= The Housewives' Protective League =

CBS radio program

The Housewives' Protective League, or HPL, was a daily CBS radio program created by Fletcher Wiley that aired from 1948 through 1962 and was hosted by Galen Drake over CBS-affiliated KSFO in San Francisco, and CBS-owned KNX in Los Angeles.

Wiley had the first HPL program on KNX in Los Angeles in 1934. Drake began his version on KQW in San Francisco in 1940. Paul Gibson began one on WBBM in Chicago in 1942. Drake began another version on WJZ in New York City in 1954.

The show highlighted a number of topics pertaining to homemakers of that time, including advice and stories about childrearing, cooking, and irreverent topics and advertised a variety of products pre-approved by a panel of housewives. HPL was produced by Allen Grey, who also produced the show's predecessor, Coffee Break. The show successfully marketed a variety of household goods, Grey would regularly correspond with popular brands such as Kirsh Beverages Inc, Dover Foods, Inc, and Fairway Foods, among others. HPL was so product-oriented that Drake once said "I'm not a radio star, I'm a partner in a client's business when I get his product to sell"

In 1947 CBS purchased the HPL productions from Wiley for a reported $1 million.

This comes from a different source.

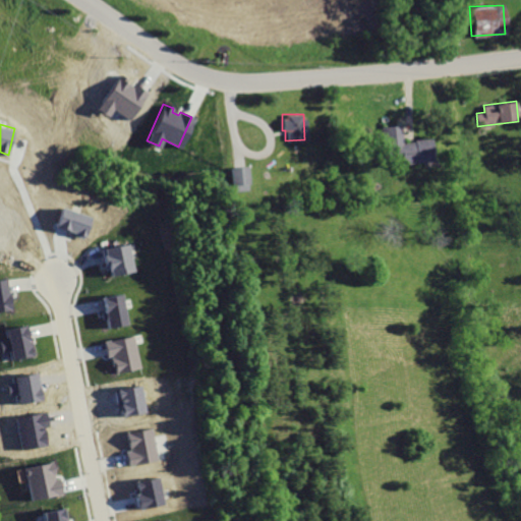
[(432,139),(402,140),(401,125),(381,126),(383,160),(400,159),(400,163),(433,162),(432,139)]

The New York Times reported, "The league will become a CBS division, and the programs it controls which have been broadcast locally by WJZ for the last three years, are shortly to move to WCBS ..." At that time, broadcasters on the HPL staff included Lee Adams, Drake, Gibson, Lewis Martin, John Trent, and Burritt Wheeler. By November 1949, HPL had programs on nine stations in major American cities.